Calomiris and Haber go on to quote from a book written in 1910:

On the evening of October 12 [1906] the bankers in Toronto and Montreal heard with surprise that the Bank of Ontario had got beyond its depth and would not open its doors the next morning. Its capital was $1,500,000 and its deposits $1,200,000. The leading bankers in the dominion [DRH note: Canada was officially the Dominion of Canada in those days] dreaded the effect which the failure of such a bank might have. The Bank of Montreal agreed to take over the assets and pay all the liabilities, provided a number of other banks would agree to share with it any losses. Its offer was accepted and a representative of the Bank of Montreal took the night train for Toronto . . . . [T]he bank opened for business the next day with the following notice over its door: “This is the Bank of Montreal.”
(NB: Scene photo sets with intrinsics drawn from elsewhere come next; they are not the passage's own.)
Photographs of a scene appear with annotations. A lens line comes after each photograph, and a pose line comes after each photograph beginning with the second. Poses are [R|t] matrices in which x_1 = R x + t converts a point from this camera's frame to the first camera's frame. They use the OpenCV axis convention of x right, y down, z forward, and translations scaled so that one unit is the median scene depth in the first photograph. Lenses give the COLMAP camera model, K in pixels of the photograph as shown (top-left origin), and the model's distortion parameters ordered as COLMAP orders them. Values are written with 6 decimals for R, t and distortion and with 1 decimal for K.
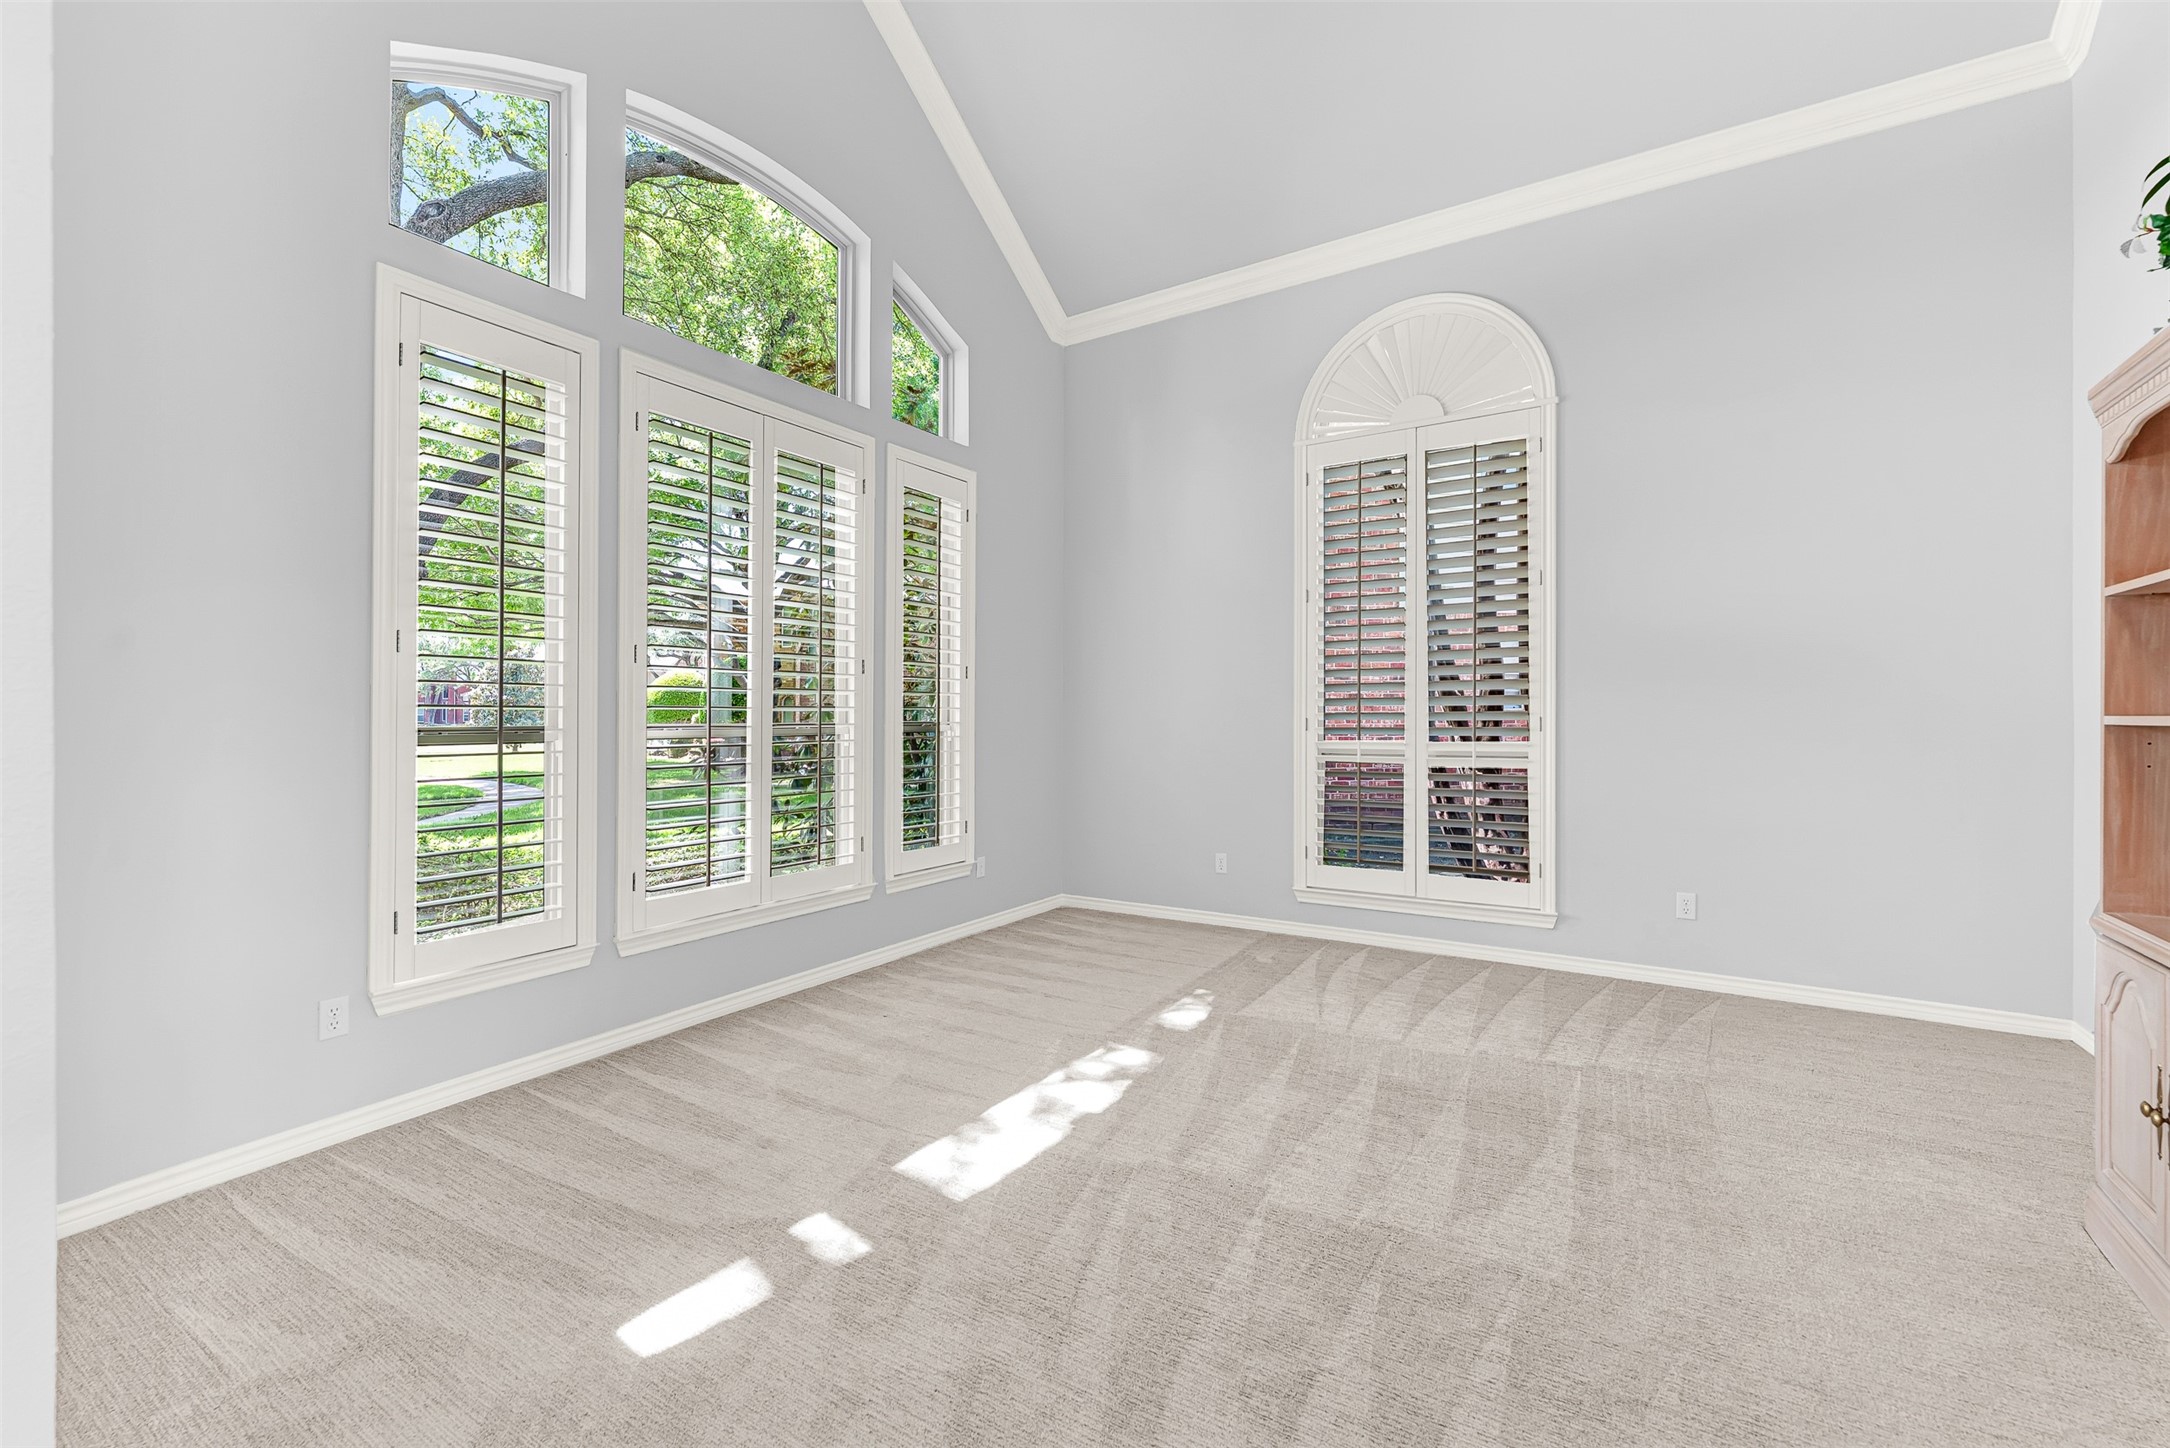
lens RADIAL K [[904.0, 0, 1088.3], [0, 904.0, 714.5], [0, 0, 1]] dist [-0.000163, 0.000443]
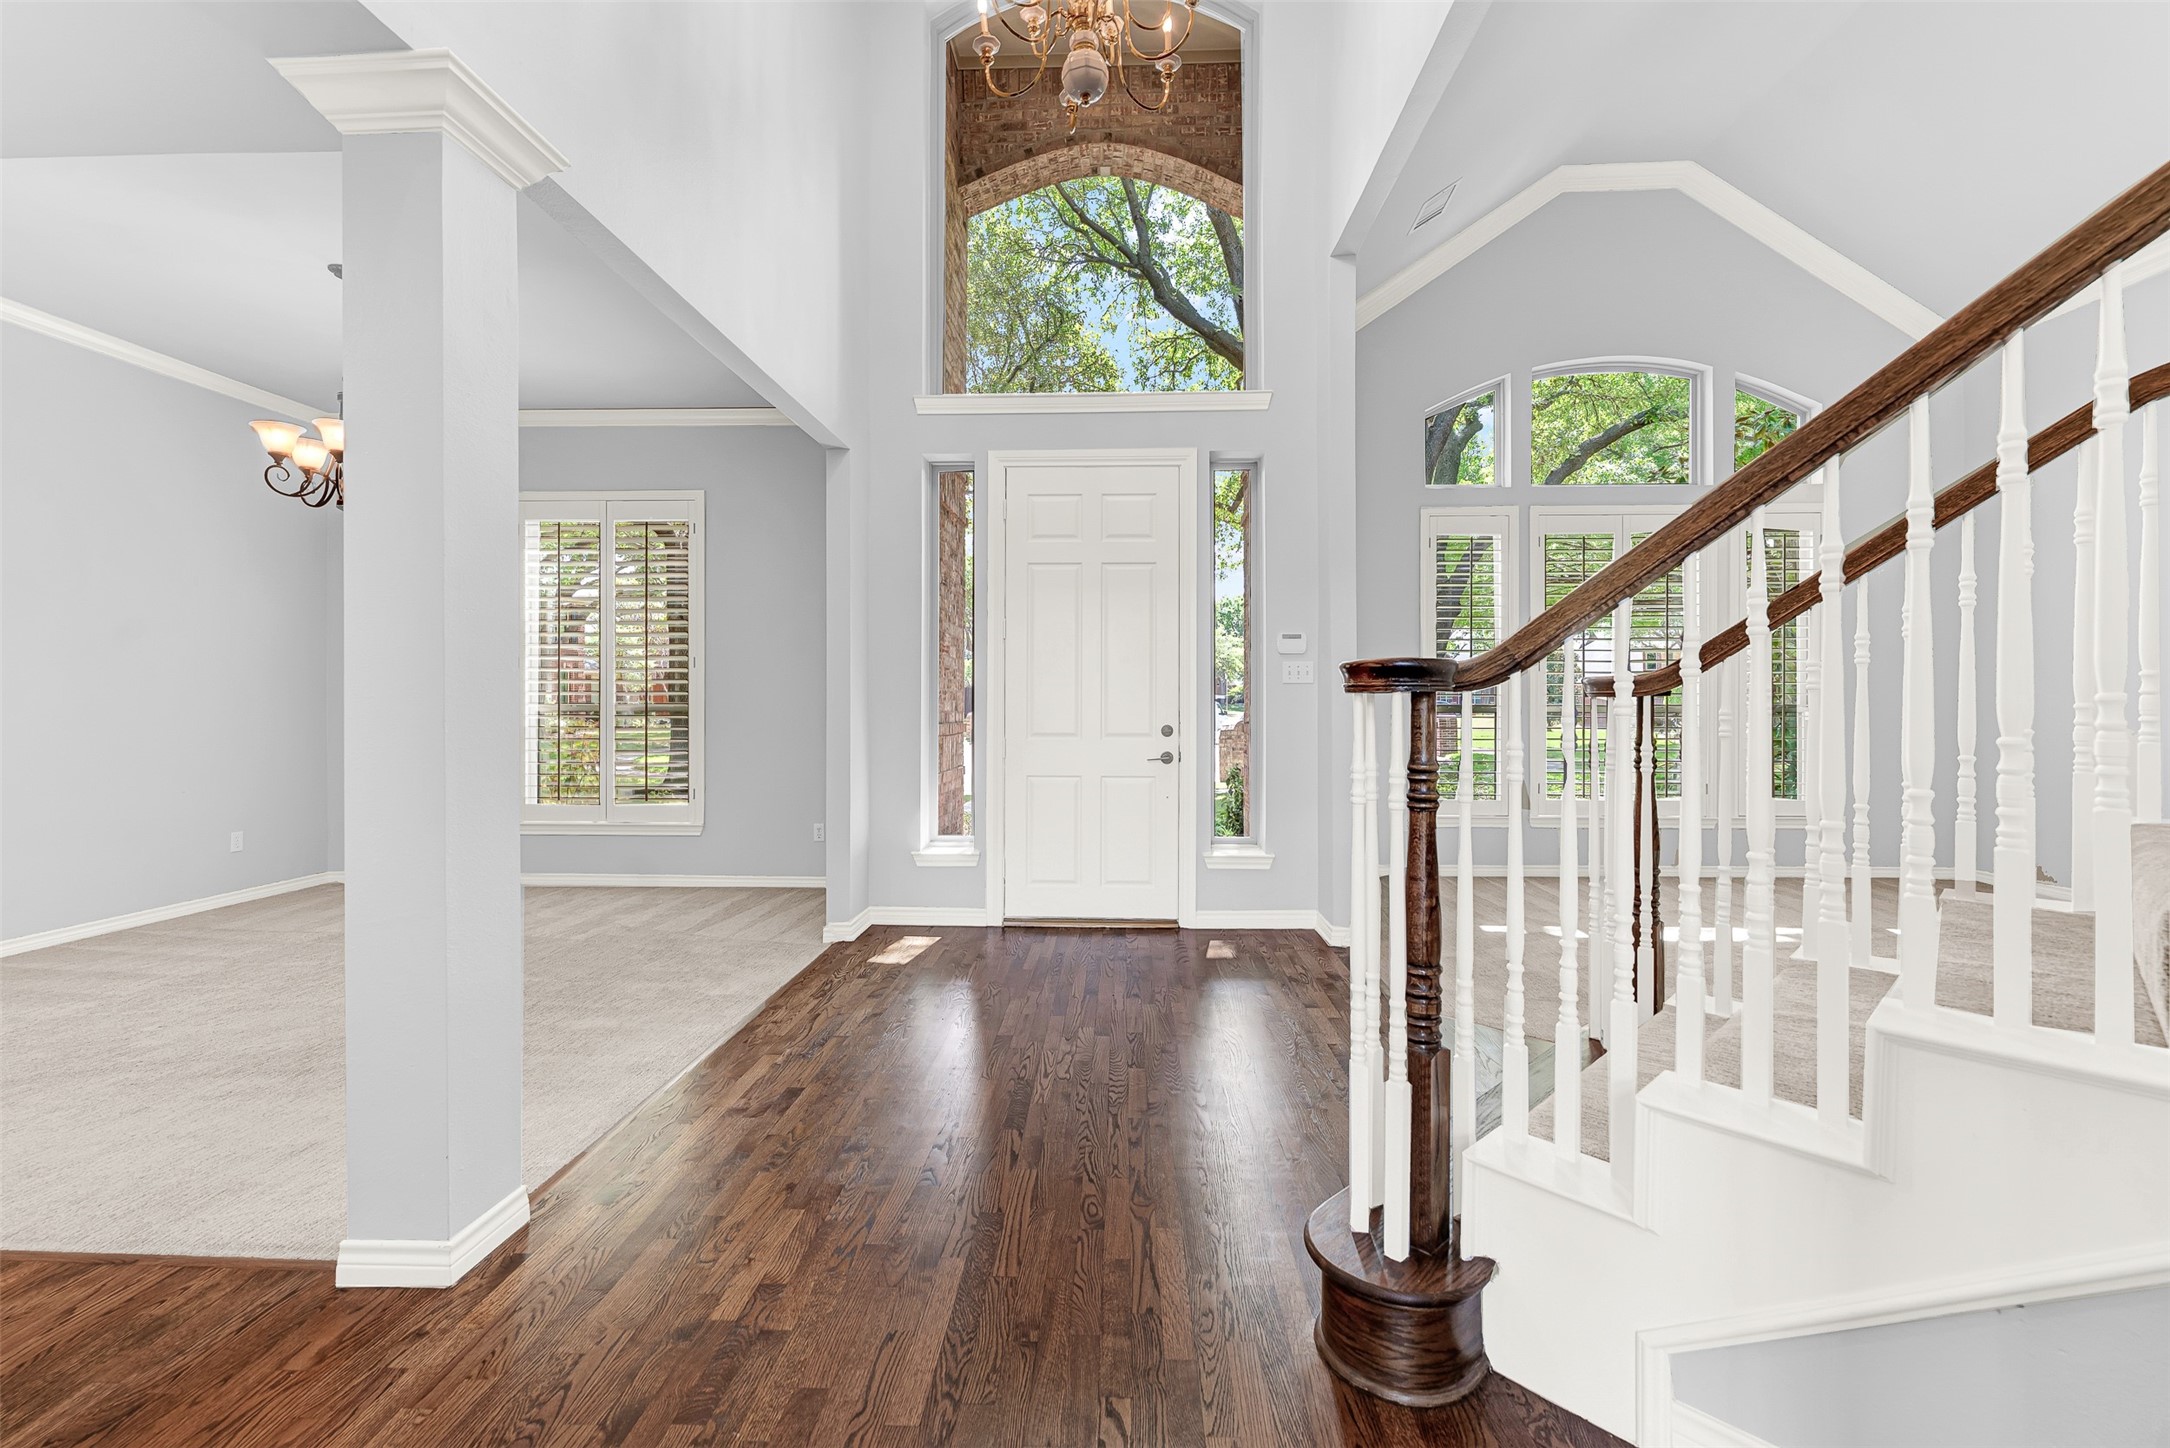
lens RADIAL K [[904.0, 0, 1088.3], [0, 904.0, 714.5], [0, 0, 1]] dist [-0.000163, 0.000443]
pose [[0.502884, 0.013794, -0.864244, 0.487884], [0.004650, 0.999815, 0.018664, -0.001870], [0.864342, -0.013405, 0.502727, -0.564287]]
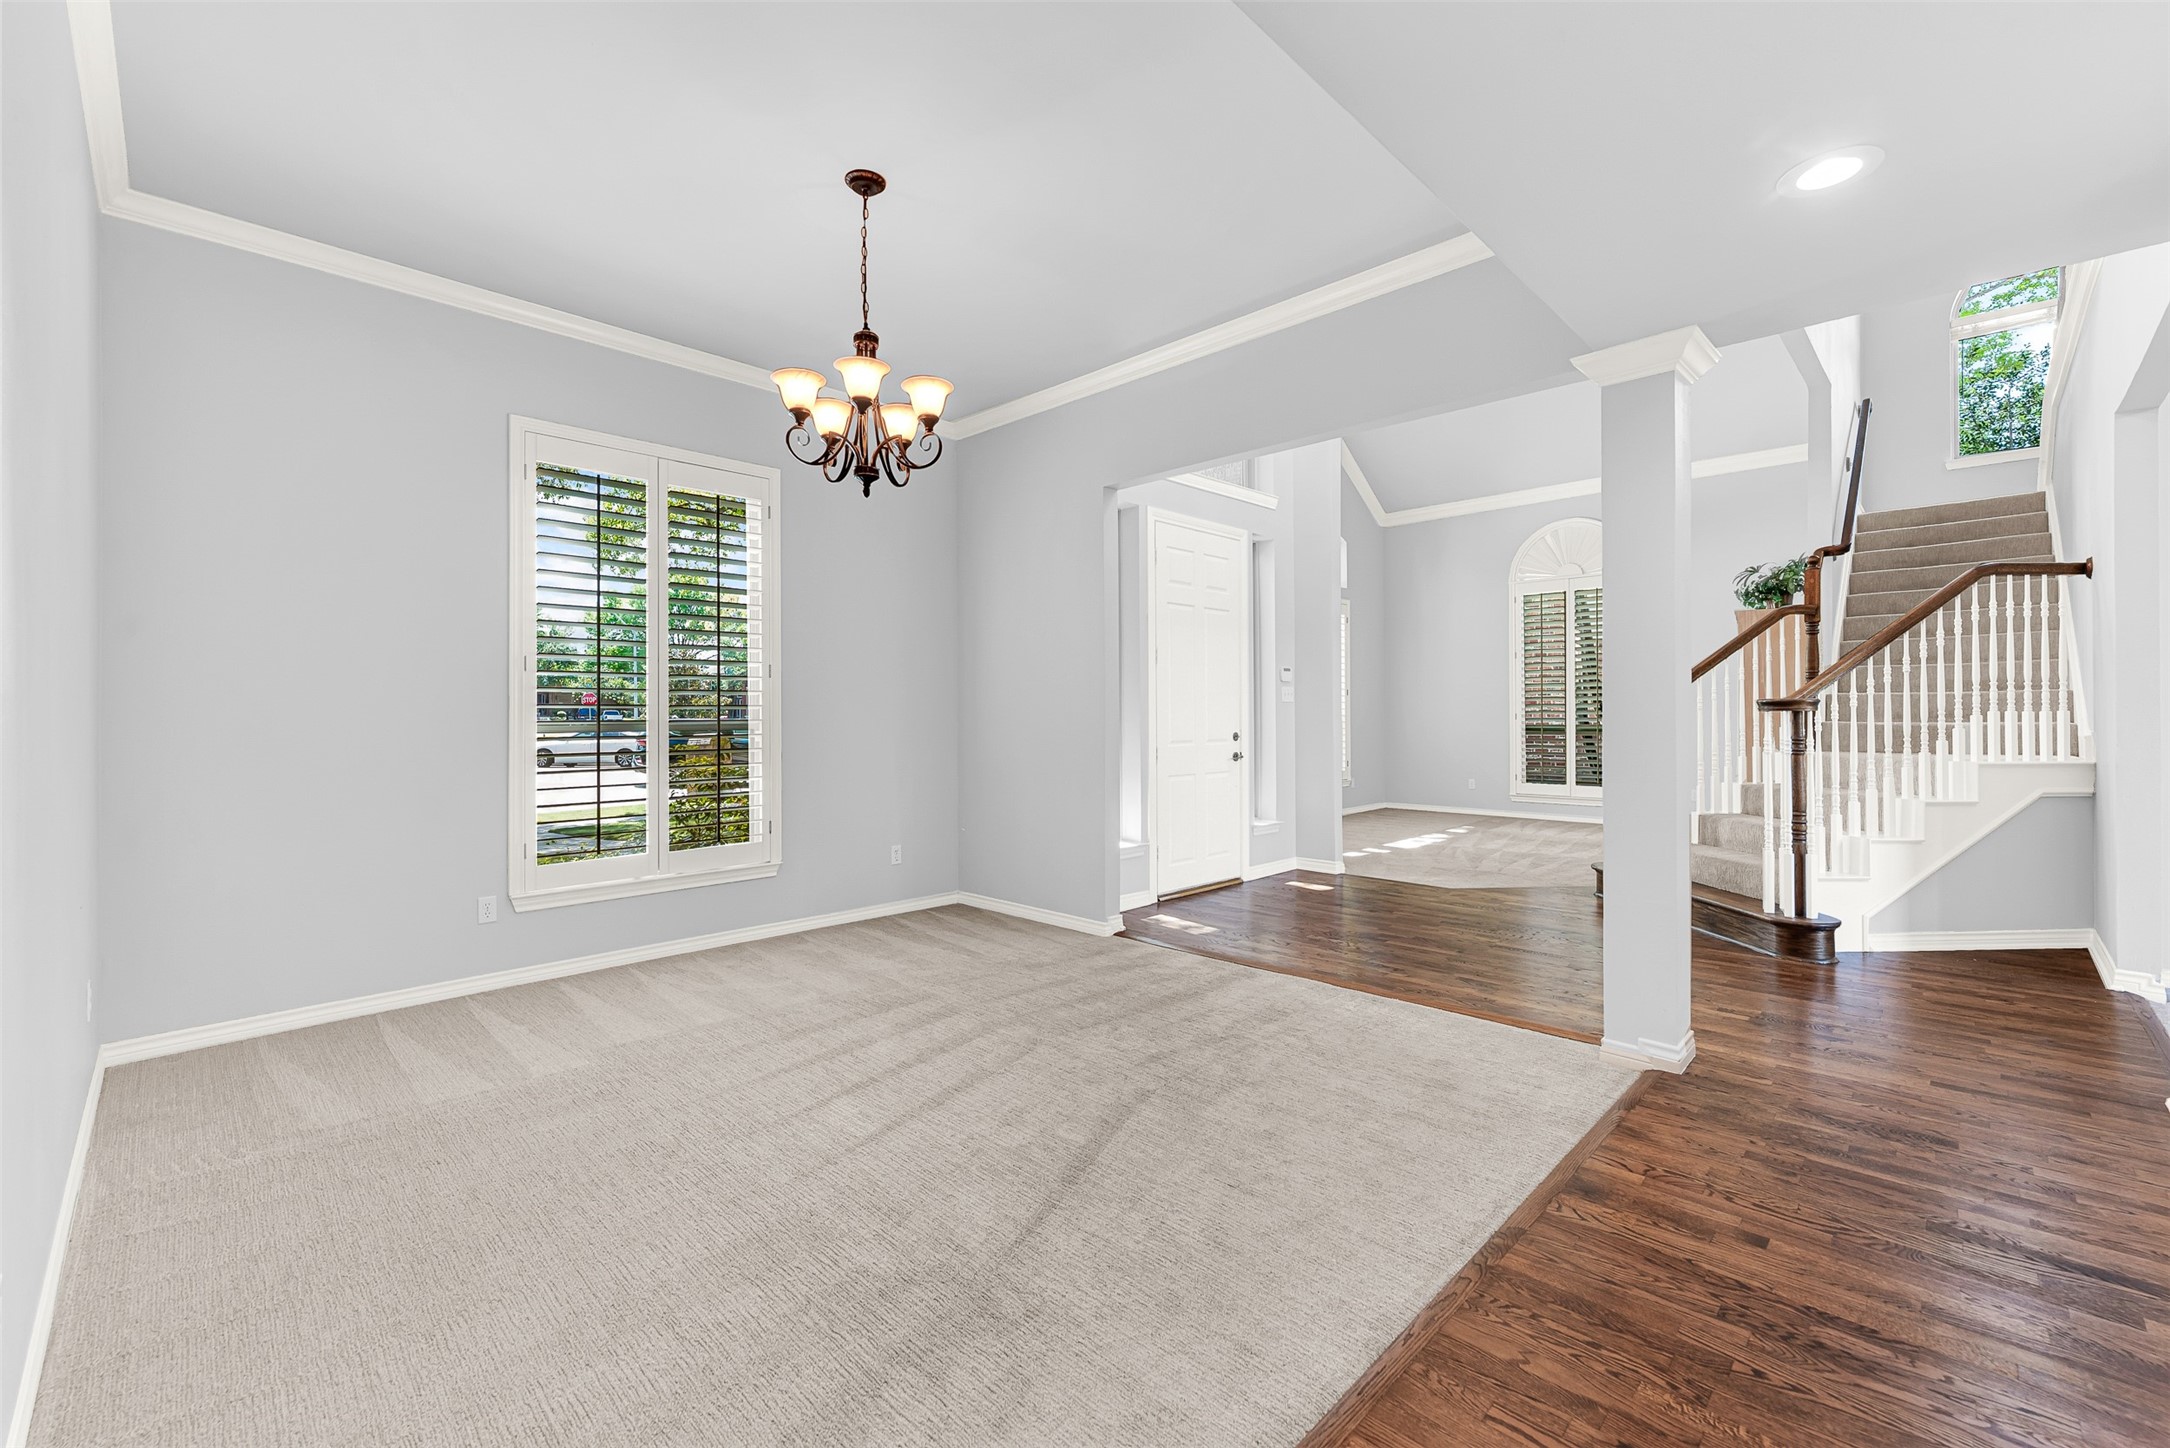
lens RADIAL K [[888.0, 0, 1082.4], [0, 888.0, 718.9], [0, 0, 1]] dist [-0.007233, 0.000023]
pose [[0.976514, 0.000977, -0.215451, -0.331029], [0.001787, 0.999919, 0.012635, -0.008796], [0.215446, -0.012723, 0.976433, -1.391768]]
Calomiris and Haber then write:

The contrast between this method of dealing with bank failures and that of the United States could not be more striking. In the United States, the ability of banks to coordinate their responses to crises was confined to collective action of particular cities’ clearinghouses, branching banks in the South, or other localized bank networks. When shocks associated with recessions raised significant liquidity problems for U.S. banks, nationwide banking panics resulted (in 1857, 1873, 1884, 1890, 1893, 1896, and 1907), even though (with the exception of the panic of 1857) these were not times of severe loss to banks or widespread bank failure. Four of those recessionary shocks (1857, 1873, 1893, and 1907) resulted in widespread suspensions of convertibility: that is, banks refused to redeem their own deposits.

Because of restrictions on branch banking in the United States, the United States had a fairly primitive banking system until the 1980s.